SOLUTIONS

IDEAS

Our IDEAS software is one of our principal products. It consists of an integrated data exchange middleware which streamlines and automates claim processes under the Guarantee Letter (“GL”) between the patients, the Healthcare Providers and the insurance providers.

Our IDEAS software is a workflow-defined data analytics system that tracks each request to the payors through the integration of the HIS of a Healthcare Provider with the network of an insurance provider. We undertake software enhancements and upgrades for our IDEAS software regularly based on the feedback from our customers as part of the customisation and integration process with the customers’ existing software and systems.

The process flow of how IDEAS works

Key Features

Eligibility Check

Through integration between the HIS database of a Healthcare Provider and the database of an insurance provider, IDEAS allows tracking and monitoring of treatments received by a patient from various divisions of the Healthcare Providers and thus allows instantaneous consolidation of the treatment costs of the patients for final approval by the insurance provider. This in turn expedites the approval process by the insurance provider before the patient is discharged.

Integration and data mapping

The data mapping feature of IDEAS enables cross-matching of the patient’s policy status with the eligibility standard of the insurance providers. A Healthcare Provider can determine a patient’s medical entitlement and coverage for the treatment at the outset before the patient is admitted. This will relieve the burden of the doctors and their patients so that the patients can access immediate treatment, otherwise burdened with the lengthy processing, and waiting time for admission.

Processing of GL

IDEAS supports the processing of GL, which includes the IGL, Top up Guarantee Letter (“TGL”) and FGL.

We have set out below some illustrations of how IDEAS improves the workflow and communication between the Healthcare Provider and the insurance provider when processing the claim requests involving GL.
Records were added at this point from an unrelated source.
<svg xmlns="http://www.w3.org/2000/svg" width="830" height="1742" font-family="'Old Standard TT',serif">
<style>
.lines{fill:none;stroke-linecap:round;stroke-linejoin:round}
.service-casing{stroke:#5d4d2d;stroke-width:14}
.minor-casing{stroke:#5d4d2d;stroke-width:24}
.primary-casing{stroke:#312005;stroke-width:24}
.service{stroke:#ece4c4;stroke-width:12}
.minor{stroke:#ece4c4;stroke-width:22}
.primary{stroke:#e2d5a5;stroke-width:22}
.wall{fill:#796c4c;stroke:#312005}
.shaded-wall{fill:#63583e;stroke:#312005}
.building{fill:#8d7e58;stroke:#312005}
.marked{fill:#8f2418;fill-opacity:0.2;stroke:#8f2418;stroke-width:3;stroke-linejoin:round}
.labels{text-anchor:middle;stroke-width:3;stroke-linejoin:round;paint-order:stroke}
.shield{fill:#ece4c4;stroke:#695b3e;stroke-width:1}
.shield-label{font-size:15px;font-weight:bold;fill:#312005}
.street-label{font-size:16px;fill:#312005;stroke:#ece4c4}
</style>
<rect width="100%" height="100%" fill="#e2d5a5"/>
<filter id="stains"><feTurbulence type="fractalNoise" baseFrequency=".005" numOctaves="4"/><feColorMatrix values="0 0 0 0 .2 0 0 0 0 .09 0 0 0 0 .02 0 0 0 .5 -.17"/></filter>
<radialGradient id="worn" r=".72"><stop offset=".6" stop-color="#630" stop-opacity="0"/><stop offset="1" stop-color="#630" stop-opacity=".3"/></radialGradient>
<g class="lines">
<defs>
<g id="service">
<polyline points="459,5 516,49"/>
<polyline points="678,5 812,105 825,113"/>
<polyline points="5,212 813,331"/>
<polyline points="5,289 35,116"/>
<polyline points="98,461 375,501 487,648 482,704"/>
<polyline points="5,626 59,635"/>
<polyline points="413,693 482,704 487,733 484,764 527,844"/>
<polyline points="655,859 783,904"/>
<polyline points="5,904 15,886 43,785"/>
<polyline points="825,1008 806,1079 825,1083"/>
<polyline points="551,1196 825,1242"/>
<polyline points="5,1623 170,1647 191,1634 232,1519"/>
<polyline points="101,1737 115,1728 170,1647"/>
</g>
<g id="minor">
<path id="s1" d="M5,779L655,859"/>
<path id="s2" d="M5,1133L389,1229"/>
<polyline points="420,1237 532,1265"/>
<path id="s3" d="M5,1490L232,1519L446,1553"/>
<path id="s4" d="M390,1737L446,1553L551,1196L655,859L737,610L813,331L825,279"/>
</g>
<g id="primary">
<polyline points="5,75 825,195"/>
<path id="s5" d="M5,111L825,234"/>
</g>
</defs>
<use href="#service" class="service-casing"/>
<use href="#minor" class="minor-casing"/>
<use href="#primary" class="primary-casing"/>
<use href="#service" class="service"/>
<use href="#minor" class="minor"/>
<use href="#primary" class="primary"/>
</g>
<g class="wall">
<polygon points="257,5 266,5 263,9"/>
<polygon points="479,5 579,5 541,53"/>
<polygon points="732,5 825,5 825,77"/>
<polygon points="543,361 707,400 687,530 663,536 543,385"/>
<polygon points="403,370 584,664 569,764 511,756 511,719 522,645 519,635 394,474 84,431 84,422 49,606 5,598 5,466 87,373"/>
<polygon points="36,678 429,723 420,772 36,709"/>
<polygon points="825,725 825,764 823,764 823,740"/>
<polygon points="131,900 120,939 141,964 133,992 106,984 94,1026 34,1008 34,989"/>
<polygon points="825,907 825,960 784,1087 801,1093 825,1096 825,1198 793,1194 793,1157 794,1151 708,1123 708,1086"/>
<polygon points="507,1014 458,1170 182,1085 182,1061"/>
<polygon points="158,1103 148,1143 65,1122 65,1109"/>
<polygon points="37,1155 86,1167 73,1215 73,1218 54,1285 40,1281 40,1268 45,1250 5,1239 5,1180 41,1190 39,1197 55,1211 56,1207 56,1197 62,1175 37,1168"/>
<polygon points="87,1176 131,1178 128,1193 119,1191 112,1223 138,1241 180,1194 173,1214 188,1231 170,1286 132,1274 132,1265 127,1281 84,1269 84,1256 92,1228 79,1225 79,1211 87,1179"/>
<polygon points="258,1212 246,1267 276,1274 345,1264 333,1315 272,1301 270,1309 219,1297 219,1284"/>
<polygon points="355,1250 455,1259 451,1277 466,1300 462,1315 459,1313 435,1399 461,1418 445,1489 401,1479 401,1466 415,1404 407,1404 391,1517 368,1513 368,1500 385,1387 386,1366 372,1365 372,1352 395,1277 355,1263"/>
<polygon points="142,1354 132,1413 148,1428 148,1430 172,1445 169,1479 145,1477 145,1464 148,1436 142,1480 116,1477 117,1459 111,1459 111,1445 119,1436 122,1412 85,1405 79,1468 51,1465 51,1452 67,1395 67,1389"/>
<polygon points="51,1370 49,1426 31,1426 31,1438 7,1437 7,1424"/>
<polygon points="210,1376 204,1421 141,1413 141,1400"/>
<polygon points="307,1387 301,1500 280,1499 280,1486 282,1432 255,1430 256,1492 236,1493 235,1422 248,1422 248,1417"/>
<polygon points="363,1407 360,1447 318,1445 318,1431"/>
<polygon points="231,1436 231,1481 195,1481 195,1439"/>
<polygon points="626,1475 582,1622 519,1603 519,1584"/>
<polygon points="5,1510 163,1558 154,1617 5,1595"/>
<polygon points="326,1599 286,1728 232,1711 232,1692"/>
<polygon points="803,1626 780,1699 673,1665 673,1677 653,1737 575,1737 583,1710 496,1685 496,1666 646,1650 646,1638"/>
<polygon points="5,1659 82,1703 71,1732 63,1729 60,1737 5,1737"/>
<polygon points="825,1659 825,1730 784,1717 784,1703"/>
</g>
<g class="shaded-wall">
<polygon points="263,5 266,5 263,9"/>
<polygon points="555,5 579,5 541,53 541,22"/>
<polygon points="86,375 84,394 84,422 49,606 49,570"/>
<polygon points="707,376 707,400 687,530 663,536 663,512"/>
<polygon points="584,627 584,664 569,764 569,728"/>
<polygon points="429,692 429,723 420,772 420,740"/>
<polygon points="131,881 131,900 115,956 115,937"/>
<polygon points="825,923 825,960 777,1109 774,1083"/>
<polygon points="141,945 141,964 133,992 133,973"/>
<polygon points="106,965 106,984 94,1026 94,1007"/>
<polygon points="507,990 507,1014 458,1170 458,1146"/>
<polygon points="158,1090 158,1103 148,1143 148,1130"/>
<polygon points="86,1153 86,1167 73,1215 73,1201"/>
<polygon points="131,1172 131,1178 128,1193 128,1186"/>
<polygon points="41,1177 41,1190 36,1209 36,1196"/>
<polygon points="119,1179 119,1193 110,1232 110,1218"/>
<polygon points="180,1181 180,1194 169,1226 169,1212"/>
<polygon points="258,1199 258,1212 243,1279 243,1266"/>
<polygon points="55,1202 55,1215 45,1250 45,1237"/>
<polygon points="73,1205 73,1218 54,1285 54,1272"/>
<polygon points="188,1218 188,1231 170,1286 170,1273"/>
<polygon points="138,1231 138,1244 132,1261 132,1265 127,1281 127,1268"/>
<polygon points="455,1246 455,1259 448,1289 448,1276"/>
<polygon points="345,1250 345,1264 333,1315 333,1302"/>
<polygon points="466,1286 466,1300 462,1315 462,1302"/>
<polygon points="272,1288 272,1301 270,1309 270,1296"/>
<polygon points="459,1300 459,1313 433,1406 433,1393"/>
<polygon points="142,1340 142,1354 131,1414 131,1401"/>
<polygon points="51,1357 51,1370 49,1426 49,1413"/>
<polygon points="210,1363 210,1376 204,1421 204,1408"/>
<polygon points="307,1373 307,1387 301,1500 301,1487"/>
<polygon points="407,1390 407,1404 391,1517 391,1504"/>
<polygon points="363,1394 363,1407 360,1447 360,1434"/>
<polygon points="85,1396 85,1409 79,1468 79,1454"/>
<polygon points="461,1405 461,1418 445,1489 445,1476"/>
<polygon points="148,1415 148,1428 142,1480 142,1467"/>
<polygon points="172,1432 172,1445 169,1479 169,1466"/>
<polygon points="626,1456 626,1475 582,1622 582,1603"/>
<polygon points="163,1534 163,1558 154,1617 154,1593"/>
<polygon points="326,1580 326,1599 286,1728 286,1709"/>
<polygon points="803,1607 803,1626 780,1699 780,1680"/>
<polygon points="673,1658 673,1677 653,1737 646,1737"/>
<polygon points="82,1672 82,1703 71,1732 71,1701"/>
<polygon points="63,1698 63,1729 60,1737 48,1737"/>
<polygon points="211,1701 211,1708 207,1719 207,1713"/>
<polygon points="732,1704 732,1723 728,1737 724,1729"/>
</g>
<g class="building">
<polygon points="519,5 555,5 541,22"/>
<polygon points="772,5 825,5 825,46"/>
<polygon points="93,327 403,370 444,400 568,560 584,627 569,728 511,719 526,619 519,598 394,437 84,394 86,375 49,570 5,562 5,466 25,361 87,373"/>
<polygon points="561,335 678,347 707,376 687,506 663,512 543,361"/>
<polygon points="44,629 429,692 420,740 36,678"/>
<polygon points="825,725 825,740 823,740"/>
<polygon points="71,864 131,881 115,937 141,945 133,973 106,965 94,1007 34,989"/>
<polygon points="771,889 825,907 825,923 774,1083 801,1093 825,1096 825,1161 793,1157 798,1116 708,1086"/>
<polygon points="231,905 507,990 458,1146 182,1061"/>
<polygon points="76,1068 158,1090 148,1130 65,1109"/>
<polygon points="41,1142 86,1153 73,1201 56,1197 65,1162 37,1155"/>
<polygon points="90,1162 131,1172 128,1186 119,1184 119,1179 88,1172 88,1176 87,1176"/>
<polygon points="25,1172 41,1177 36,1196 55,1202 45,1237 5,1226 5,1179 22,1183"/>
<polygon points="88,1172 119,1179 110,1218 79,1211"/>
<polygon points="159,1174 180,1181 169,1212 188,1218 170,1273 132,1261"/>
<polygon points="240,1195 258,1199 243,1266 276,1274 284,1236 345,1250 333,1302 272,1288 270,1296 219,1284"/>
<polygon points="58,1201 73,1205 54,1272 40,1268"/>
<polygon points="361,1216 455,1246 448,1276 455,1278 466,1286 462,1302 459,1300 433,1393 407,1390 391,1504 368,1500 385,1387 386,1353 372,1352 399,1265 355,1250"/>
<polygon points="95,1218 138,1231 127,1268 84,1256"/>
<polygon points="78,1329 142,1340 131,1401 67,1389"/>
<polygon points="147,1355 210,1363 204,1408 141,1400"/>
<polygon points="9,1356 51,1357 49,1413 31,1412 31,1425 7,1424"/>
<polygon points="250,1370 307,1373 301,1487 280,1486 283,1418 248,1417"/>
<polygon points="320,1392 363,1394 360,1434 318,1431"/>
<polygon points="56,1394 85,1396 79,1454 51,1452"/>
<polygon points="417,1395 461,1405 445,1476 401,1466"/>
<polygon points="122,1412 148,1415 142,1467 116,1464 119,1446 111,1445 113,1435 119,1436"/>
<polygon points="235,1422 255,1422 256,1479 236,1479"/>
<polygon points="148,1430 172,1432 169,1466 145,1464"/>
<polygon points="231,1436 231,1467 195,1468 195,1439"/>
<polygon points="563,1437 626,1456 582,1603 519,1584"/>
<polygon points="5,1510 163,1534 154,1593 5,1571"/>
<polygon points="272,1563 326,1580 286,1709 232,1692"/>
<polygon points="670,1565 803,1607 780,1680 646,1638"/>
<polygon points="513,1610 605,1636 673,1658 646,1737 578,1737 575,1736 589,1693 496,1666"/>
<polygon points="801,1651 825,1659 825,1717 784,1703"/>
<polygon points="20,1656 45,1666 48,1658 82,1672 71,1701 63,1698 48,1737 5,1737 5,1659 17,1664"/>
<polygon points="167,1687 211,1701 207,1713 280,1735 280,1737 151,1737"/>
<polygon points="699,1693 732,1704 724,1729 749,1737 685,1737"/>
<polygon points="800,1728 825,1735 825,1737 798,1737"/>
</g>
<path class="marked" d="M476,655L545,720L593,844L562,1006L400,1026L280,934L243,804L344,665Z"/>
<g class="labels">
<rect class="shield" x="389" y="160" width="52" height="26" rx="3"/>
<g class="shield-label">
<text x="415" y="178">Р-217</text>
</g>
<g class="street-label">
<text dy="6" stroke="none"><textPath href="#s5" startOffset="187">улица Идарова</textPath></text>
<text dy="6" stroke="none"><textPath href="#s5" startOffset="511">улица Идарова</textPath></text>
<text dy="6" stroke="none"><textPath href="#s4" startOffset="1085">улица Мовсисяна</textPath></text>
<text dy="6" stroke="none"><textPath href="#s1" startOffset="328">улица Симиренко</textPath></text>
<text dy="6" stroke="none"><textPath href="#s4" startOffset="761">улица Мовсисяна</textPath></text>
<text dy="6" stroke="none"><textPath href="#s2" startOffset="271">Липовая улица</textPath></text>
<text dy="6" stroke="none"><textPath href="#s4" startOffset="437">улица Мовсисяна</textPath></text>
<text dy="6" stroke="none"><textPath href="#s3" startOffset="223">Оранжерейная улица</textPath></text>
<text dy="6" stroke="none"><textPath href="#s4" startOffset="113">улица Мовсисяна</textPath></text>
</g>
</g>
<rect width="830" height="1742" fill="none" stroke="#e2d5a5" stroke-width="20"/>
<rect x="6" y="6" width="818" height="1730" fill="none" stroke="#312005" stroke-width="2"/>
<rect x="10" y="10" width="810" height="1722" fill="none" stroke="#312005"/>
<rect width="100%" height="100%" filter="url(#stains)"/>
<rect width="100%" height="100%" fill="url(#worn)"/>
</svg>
IGL is an approval or guarantee given by an insurance provider to cover the medical expenses against the claim requested by a patient upon admission. To enable the evaluation of such claim request by the insurance provider, the Healthcare Provider needs to provide specific information of the patient such as his clinical condition, demographic information and the details of the insurance policy through an Insurance Pre-Authorization Form (“IPAF”).
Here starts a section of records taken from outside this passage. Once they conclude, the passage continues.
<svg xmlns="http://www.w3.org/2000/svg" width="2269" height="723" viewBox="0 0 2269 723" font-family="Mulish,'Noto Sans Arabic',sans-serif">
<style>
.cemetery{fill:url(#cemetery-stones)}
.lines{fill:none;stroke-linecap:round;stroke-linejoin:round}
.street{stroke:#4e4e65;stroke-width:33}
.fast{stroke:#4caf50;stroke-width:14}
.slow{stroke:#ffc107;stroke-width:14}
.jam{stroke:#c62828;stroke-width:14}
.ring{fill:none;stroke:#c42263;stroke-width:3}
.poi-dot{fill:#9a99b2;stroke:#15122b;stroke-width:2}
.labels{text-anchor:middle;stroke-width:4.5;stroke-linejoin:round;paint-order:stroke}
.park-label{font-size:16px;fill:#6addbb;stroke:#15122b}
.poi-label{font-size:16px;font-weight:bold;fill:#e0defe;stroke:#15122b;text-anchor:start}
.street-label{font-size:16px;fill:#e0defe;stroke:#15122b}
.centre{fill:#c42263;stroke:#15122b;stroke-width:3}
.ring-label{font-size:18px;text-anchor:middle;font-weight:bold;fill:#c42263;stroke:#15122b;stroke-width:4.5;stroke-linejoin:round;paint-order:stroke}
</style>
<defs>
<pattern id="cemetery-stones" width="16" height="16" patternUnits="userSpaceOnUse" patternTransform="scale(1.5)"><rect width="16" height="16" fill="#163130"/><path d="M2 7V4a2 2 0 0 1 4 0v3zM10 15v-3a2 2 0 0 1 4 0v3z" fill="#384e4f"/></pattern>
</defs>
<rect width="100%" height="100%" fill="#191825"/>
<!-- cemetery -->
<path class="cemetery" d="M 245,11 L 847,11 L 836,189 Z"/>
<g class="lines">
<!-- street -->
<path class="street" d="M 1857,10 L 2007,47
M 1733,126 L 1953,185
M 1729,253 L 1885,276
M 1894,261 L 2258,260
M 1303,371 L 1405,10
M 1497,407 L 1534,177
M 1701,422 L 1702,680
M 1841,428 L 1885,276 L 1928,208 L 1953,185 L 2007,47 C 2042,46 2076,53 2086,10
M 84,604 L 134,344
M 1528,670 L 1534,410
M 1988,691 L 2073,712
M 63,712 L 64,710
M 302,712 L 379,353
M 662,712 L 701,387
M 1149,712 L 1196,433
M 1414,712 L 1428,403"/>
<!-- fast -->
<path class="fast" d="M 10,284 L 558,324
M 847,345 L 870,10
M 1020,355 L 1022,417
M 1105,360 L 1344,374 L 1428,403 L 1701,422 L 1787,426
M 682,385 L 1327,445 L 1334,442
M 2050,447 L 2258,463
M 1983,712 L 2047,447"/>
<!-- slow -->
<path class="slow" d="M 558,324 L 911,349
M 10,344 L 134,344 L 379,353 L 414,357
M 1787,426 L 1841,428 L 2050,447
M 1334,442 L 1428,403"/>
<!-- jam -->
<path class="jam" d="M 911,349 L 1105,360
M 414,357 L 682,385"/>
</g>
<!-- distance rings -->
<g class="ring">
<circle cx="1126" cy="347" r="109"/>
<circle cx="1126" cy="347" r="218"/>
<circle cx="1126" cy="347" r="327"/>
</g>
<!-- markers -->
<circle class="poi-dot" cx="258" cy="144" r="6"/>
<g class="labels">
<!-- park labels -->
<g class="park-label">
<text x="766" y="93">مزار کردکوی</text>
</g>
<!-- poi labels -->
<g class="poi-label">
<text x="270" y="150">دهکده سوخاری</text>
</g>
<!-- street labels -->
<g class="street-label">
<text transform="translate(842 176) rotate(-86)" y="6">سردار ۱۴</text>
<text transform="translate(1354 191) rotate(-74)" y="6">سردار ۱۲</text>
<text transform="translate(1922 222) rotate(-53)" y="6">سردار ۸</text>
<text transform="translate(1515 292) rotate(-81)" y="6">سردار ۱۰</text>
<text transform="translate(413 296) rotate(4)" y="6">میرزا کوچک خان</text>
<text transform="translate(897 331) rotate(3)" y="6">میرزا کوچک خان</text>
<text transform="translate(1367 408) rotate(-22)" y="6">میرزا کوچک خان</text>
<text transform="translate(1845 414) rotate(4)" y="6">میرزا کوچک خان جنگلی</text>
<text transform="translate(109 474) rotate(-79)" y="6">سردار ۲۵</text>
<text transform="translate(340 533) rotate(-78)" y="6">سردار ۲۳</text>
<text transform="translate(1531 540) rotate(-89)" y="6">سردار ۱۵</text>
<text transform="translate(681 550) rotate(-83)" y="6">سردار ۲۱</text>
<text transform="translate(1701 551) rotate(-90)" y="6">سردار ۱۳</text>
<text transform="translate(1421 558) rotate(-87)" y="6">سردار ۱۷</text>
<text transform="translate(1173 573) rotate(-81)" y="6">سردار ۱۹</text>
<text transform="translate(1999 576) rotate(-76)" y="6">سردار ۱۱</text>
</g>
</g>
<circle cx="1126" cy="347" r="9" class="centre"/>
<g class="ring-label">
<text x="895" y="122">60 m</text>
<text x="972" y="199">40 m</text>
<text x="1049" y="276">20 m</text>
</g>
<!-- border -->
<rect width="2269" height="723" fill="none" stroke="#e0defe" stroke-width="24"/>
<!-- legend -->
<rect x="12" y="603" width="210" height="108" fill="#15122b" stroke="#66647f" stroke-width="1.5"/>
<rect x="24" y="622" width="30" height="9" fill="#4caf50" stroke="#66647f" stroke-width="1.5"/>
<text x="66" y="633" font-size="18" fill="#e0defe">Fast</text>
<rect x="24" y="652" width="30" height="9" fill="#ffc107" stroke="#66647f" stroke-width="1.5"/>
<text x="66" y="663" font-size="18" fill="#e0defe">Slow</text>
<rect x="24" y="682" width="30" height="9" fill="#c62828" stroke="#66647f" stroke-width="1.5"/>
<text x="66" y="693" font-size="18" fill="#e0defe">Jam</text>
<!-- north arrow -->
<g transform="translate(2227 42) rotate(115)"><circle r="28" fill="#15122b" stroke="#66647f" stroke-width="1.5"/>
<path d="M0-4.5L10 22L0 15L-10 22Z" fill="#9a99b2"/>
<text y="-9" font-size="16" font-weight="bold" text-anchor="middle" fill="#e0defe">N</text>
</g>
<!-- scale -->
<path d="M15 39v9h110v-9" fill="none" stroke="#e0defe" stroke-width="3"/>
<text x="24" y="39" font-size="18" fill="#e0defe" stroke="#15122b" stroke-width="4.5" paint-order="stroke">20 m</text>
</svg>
IDEAS digitises the IPAF by automatically capturing the requisite data from the respective integrated HIS of the Healthcare Provider. IDEAS then automates the transfer of such IPAF data to the respective insurance providers (“Payors”) through web APIs. This allows the Healthcare Provider to receive from the Payors the details of IGL such as the amount of claim approved and the validity of the IGL.

TGL is an approval or guarantee given by an insurance provider to cover the additional medical expenses incurred by the patient. Similarly, IDEAS digitises the exchange of data as required for the issuance of TGL, by automatically capturing the data and supporting documents such as the laboratory report and the details of the bill.

FGL is the approval or guarantee given by an insurance provider to cover the medical expenses against the claim requested by a patient upon discharge. Similar to the process of issuance of IGL, IDEAS will be able to automate the transfer of the IPAF data and all the relevant supporting documents to the respective Payors to allow the issuance of the FGL in accordance with the prescribed form of the respective Payors.

Claim settlement

The electronic billing feature in IDEAS allows the Healthcare Provider to generate electronic invoices and submit these invoices to the respective insurance providers for settlement via the electronic payment system.  

There is also a dashboard feature that enables the Healthcare Provider to display data in a more intuitive manner and monitor the payment status from the respective Payor.